Posted by Dino on January 12, 2011

My wife an I were discussing some of the holdings in my portfolio a week or two ago (yes, we actually talk about things like that…strange…I know) and she asked what I was going to do with FCX.  I quickly answered “Unless it drops like rock in the next few weeks I’ll probably hold on to it.  It’s going ex-dividend on the 12th and has a 2:1 split in February.  Never held through a split before so I want to see what that’s all about.”  (It’s true, I’ve never held through a split.  Always closed out before or bought after but never held.)  She cocked her head to the side and looked at me quizzically.  Seemed like she had a little difficulty understanding my reasoning.  “What it’s like?  You wake up the next morning and you have twice the shares at half the price the next morning.
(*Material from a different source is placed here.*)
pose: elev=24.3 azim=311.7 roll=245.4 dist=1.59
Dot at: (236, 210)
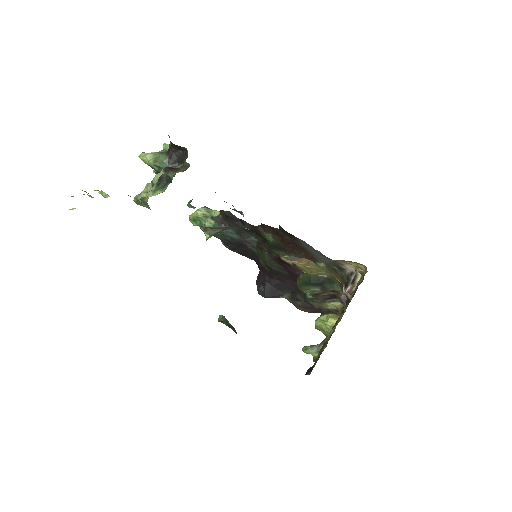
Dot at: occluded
What do you mean what it’s like?”

I tried to explain my thoughts to her that I wanted to learn from this but I’m not sure how successful I really was in conveying my goals.  You can learn from charts what the stock trades like but that’s simply a visual representation.  Taking a look at BIDU when it split 10:1 last May you can see it surged into the split then sold off for several days after.  Easy to see right?  It goes up….then comes down.  I bet it was a slightly different experience for those holding onto positions into and through the split.  They had their emotional experience and probably learned a bit more about splits and they can take those lessons with them to their next trade and hopefully they can benefit from riding the BIDU split.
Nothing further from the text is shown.